BigM will pay $ 66.5 per share, almost double the market value on the US stock exchange, in a deal whose aggregate value exceeds six billion dollars : double what Google paid out for DoubleClick last month. This is the largest investment ever made by Microsoft in its history.
Microsoft will pay the aQuantive shares in cash – no problem for the Redmond company, whose coffers have cash over $ 30 billion in cash . In the past, Microsoft has always shown itself to be little inclined to large investments: experts therefore underline the importance that this considerable outlay must represent in the strategies of the company founded by Bill Gates.
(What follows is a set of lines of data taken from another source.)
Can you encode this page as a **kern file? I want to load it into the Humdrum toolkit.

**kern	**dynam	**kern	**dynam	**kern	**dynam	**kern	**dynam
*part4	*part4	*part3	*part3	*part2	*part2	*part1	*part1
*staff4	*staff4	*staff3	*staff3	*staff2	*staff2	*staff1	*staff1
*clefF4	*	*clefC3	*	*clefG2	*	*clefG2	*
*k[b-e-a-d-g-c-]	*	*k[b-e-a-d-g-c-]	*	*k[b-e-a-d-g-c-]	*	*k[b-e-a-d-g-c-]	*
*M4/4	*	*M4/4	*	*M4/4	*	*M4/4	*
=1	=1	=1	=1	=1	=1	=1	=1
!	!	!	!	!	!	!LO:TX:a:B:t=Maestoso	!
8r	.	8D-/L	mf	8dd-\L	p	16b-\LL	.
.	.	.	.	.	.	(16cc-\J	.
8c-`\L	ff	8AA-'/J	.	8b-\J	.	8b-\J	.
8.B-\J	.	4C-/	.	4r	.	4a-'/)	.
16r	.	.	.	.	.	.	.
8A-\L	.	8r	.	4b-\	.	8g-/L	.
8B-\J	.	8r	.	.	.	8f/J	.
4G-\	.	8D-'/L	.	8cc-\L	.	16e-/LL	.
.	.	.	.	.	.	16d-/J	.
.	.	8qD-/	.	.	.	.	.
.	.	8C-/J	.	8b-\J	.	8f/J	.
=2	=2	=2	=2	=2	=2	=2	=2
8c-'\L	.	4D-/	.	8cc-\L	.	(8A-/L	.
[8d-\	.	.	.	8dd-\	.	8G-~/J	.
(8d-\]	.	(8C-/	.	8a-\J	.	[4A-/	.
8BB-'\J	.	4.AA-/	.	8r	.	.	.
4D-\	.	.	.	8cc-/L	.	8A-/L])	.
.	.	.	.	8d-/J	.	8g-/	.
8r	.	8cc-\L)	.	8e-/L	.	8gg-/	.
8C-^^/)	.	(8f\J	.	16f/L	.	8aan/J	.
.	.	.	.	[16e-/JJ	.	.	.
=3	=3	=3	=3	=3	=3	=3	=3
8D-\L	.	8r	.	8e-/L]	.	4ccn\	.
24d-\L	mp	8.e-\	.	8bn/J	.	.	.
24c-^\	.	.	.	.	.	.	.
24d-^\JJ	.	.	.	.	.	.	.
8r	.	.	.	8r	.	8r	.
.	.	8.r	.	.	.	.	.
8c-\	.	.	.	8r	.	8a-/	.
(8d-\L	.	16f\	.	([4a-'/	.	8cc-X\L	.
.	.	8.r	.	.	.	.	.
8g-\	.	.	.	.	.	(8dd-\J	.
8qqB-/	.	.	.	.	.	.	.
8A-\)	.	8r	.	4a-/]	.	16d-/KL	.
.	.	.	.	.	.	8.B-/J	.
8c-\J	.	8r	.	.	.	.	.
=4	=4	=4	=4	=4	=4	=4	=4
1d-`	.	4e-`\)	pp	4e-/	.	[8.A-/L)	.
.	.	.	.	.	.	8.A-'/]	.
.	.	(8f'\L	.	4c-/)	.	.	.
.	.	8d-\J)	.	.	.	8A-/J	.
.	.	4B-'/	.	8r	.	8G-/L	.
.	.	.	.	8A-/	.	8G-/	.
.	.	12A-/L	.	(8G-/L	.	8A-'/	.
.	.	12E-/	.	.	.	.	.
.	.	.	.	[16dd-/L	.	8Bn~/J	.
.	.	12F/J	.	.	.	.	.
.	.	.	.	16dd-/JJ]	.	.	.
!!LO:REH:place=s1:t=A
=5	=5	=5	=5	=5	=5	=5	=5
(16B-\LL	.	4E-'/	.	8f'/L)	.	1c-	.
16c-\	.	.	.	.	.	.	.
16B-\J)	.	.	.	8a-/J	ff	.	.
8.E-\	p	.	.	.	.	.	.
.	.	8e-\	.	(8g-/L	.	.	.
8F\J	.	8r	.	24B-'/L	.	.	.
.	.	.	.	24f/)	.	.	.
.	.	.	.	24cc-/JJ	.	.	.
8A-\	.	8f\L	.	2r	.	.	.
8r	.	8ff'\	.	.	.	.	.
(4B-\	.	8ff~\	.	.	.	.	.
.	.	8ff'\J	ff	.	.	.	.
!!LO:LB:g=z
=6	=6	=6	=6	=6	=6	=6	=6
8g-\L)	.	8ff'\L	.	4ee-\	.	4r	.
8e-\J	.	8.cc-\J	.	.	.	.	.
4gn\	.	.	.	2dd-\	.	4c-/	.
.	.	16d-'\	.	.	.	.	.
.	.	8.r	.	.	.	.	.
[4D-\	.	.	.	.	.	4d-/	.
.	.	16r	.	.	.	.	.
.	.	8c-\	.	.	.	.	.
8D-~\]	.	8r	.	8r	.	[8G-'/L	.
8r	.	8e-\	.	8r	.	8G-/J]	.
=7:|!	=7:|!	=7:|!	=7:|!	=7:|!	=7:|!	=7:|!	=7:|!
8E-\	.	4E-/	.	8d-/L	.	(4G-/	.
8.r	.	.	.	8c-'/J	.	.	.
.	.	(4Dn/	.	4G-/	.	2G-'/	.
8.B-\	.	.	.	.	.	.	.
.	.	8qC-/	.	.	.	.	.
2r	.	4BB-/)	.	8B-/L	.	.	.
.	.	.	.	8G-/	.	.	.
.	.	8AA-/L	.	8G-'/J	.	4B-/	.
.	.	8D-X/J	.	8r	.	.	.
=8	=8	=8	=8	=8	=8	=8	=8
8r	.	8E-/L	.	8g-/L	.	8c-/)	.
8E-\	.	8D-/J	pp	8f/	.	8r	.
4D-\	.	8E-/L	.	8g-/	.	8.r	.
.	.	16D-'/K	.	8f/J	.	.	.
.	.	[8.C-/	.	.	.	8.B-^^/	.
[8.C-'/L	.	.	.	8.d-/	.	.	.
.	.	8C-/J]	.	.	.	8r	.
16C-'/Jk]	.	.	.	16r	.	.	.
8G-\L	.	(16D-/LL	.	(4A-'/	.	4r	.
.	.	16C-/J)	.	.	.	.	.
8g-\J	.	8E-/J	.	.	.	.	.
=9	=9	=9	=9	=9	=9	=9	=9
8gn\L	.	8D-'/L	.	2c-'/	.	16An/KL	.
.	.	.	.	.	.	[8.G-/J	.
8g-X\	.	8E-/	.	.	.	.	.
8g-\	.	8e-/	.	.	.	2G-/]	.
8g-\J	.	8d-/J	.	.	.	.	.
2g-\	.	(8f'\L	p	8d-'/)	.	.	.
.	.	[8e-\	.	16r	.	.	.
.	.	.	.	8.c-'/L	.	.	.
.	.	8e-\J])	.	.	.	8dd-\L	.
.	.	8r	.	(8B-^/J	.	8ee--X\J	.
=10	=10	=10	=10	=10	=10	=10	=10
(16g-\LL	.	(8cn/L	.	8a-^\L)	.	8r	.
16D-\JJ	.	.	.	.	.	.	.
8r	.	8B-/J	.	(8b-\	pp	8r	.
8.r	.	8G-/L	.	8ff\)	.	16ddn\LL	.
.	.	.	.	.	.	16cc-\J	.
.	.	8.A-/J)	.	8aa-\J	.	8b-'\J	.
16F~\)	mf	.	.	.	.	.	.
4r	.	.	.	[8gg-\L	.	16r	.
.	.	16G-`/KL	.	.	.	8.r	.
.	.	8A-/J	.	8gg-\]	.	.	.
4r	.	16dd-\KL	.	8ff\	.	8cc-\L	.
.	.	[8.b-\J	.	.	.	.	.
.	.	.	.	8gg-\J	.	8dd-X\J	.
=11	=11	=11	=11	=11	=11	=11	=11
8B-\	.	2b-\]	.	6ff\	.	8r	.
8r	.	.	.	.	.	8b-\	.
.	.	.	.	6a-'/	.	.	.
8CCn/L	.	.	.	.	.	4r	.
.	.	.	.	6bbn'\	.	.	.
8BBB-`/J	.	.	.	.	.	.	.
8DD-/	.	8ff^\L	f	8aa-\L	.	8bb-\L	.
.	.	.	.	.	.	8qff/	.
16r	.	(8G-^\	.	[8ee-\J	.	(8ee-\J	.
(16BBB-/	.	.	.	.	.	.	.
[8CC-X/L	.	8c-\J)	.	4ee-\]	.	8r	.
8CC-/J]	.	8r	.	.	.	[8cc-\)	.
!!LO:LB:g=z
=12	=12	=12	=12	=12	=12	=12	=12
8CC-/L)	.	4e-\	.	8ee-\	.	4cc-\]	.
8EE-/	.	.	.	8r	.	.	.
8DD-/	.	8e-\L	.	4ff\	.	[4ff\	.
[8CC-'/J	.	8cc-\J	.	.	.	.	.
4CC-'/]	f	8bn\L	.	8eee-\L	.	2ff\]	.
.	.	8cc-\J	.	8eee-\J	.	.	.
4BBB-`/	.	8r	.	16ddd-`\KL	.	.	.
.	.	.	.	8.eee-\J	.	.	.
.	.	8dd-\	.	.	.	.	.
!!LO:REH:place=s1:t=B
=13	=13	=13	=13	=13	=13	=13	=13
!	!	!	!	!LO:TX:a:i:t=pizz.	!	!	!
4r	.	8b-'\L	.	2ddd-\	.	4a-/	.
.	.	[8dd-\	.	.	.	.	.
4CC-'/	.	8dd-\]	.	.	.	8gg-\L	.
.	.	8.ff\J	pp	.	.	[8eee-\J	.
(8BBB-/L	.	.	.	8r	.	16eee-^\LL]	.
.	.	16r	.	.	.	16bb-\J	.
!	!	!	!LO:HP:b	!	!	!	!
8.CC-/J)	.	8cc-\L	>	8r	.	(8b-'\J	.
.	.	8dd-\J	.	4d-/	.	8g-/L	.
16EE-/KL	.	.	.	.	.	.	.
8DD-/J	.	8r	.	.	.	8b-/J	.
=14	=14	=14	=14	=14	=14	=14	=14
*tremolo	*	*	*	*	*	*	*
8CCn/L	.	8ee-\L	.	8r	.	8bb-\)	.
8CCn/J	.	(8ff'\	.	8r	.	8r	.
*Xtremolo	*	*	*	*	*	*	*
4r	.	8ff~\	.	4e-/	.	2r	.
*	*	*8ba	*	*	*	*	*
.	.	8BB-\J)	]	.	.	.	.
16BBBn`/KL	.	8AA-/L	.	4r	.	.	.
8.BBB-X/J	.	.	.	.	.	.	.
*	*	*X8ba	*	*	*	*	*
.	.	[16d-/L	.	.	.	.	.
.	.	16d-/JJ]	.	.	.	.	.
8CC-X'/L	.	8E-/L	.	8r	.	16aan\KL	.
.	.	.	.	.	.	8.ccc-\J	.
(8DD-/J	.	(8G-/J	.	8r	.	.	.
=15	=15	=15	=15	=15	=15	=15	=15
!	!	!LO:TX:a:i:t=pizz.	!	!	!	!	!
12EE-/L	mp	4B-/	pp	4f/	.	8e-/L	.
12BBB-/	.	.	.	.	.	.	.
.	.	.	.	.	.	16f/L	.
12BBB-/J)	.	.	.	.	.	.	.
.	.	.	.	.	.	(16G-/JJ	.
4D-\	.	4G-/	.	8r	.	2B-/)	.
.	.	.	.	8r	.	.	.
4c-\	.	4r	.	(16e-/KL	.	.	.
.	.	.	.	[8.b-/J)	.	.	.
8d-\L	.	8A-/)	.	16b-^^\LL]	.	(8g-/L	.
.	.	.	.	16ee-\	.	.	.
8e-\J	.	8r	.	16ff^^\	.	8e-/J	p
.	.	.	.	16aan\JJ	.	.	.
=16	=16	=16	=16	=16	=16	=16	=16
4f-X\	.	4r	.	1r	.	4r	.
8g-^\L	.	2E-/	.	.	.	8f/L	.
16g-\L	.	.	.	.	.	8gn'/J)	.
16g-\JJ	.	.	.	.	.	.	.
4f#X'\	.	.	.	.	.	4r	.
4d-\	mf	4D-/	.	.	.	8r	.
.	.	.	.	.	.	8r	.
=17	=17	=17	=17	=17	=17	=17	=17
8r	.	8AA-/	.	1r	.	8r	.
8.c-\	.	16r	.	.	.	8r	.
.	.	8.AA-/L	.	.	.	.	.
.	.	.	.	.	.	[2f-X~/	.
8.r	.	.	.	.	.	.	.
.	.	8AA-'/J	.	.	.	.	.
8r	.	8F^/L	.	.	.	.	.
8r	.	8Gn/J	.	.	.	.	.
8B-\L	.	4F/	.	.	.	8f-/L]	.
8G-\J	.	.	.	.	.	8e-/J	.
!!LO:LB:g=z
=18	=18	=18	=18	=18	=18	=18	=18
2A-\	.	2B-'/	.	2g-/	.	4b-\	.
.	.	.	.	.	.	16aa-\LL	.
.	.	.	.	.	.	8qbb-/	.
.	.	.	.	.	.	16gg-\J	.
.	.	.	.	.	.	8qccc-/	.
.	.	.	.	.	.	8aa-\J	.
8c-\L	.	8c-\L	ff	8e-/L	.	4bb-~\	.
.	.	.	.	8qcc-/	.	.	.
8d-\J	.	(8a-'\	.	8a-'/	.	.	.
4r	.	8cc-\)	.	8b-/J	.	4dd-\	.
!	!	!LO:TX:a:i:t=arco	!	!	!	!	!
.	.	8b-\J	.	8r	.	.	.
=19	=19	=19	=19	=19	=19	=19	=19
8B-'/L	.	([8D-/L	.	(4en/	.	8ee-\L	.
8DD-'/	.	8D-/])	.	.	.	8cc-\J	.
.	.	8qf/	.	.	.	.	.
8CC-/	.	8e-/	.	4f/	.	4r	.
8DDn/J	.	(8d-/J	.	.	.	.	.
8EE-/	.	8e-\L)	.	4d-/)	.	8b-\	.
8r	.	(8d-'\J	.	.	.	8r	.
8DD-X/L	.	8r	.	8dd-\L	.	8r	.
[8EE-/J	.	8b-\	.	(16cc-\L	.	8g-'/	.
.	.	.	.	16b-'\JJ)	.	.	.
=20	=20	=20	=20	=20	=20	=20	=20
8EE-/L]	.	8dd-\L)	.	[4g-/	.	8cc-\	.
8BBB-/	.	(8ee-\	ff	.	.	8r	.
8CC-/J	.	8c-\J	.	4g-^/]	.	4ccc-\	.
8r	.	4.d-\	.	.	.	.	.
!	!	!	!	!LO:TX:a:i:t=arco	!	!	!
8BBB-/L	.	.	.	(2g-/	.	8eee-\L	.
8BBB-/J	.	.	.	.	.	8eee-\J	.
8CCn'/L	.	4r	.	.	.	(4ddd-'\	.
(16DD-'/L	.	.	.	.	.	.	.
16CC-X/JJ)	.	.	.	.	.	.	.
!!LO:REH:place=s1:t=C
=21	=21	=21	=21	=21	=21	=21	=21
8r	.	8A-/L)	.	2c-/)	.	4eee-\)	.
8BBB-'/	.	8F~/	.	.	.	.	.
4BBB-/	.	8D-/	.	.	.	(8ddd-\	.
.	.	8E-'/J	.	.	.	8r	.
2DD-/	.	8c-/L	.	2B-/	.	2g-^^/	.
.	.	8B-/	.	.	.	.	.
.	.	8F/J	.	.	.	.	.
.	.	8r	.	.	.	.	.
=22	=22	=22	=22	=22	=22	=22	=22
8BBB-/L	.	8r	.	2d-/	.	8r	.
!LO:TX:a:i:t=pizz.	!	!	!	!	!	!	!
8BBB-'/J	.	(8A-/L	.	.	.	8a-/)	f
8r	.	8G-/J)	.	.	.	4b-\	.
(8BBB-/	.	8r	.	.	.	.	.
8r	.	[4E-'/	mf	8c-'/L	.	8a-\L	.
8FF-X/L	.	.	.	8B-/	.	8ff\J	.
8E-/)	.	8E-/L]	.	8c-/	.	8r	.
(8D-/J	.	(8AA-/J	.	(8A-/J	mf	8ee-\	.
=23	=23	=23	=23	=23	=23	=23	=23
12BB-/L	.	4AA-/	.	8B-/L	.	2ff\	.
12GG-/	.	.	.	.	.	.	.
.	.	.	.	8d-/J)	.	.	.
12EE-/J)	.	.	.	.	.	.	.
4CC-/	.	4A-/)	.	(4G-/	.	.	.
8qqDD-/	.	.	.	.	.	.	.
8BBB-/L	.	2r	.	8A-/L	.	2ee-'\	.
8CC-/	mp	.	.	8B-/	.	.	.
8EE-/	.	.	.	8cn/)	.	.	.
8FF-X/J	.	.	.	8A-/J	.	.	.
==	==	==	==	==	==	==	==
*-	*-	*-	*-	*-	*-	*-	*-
Satisfaction was expressed by Microsoft through the words of one of its executives, Kevin Johnson: “This agreement takes our advertising business to a new level,” said the manager. a $ 40 billion pie that is still growing “. The company has also denied any risk of incurring antitrust actions, a possibility instead reiterated for the Google-DoubleClick case.
Microsoft’s move sounds to insiders just like Google’s response to that operation: the online advertising market appears today as one of the most lively and animated of the economic landscape (and studies seem to confirm the importance of banners and company). Recent moves by Yahoo and WPP would also prove this.
Yet this move by BigM does not convince everyone . On the pages of Forbes.com, Rachel Rosmarin and Brian Caulfield illustrate their analysis on the deal just announced: not only aQuantive will not guarantee Microsoft the stellar earnings that Google has already announced for the first quarter of the year, but would not guarantee any strategic advantage even in the sector that today more than any other appears to be profitable and promising, that of search marketing .
According to them, Microsoft would not have made a far-sighted choice: Google’s AdWords made the fortune of the Mountain View company, and choosing not to compete in this field could constitute a serious limit to BigM’s growth prospects in the sector.
Other acquisitions could benefit: however, a possible agreement with Yahoo, which would relaunch the prospects in competition on search engines, appears today more distant than ever, while the value of other companies specializing in online advertising continues to grow as in the case of ValueClick.
Opinion shared by Jonathan Dingman on Google Inside, who points out that the acquisition of DoubleClick by BigG was a strategic move to maintain its competitive advantage across the sector, while the choice of BigM instead appears as an attempt to remedy a stagnant situation for Microsoft adCenter.